Caso o PAF (exceto balim/chumbinho) ou a espoleta (outra parte da munição) seja localizado em cirurgia, e sua retirada não vá ocasionar dano ao paciente, deve ser enviado à perícia balística. Caso não seja possível, o cirurgião deve justificar o não envio.
Orientação do disparo
Destaca-se duas formas específicas de disparo:
- Disparo tangencial: “lesão de raspão”, contusa, sem perfuração por PAF;
- Disparo de arma de projéteis múltiplos: espingardas possuem balins/chumbinho, uma munição que se abre na trajetória, com entrada de pequenos projéteis. A rosa de tiro sugere a distância do tiro pela proximidade entre os balins.
Distância do disparo
Padroniza-se que tiros podem ser:
- Encostados: arma em contato com a pele;
- A curta distância: distância < 80 cm, inclui tiros à “queima-roupa”;
- Tiro à distância: distância ≥ 80 cm.
Disparos têm efeitos primários e secundários (residuograma) do disparo. Os primários resultam da ação do PAF, enquanto os secundários são causados por toda a munição, que inclui resíduos de combustão da pólvora e chamas. Apenas os secundários são capazes de esclarecer a distância do disparo (quanto mais presentes, mais próximo o tiro), e apenas os ferimentos de entrada esclarecem a distância.
Tiro encostado
Normalmente, ocorre em regiões que recobrem planos ósseos (ex.: crânio, escápulas). Possui alguns sinais:
- Câmara de mina de Hoffmann ou golpe de mina: quando ocorre sobre ossos, tem forma irregular, denteada, ou com entalhes, e bordas evertidas, porque os gases da explosão penetram no ferimento e refluem com a resistência do osso, deixando o ferimento de entrada igual ao de saída;
- Sinal de Werkgaertner: desenho da boca do cano produzido por sua ação contundente;
- Sinal de Benassi: halo fuliginoso na lâmina externa do osso.

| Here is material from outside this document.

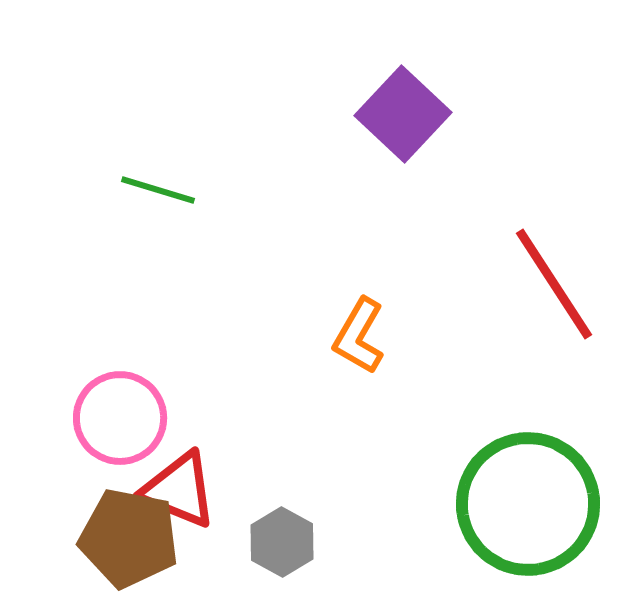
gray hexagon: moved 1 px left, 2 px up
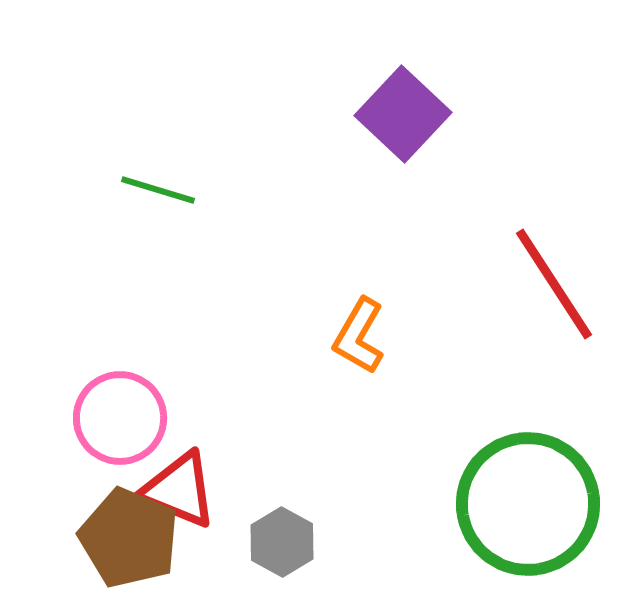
brown pentagon: rotated 12 degrees clockwise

Os ferimentos de entrada podem se assemelhar muito aos ferimentos de saída. Há abundância de nitritos e enxofre de pólvora no sangue do ferimento de entrada (necessidade de exames biológicos).
Halo de enxugo, aréola equimótica, e orla de escoriação, embora presentes, são pouco evidentes.
Tiro a curta distância
São feridas de forma arredondada ou ovalada e bordas invertidas. O residuograma ainda está presente, com algumas peculiaridades:
- Tiro à queima-roupa: termo não técnico, referente a queimadura da pele e crestação (endurecimento) dos pelos pela temperatura elevada dos gases, indica tiro a um máximo de 10 cm de distância;
- Sinais patognomônicos:
- Zona de tatuagem: impregnação de pólvora incombusta na pele causam manchas permanentes;
- Zona de esfumaçamento: deposição de resíduos de pólvora combusta, que saem à lavagem. Indica o limite da curta distância, ou seja, a arma estava próxima de chegar à distância de 80 cm.
Tiro à distância
Apenas o projétil atinge a vítima, sem residuograma, gerando ferida arredondada ou ovalada, de bordas invertidas, e diâmetro menor que o do projétil por retração da pele. Apenas as orlas de enxugo e escoriação e a aréola equimótica estão presentes, de modo que, sem informações sobre a arma e o disparo, não é possível saber a distância exata.
Referência(s)
Aulas da professora Luciana de Paula Lima Gazzola.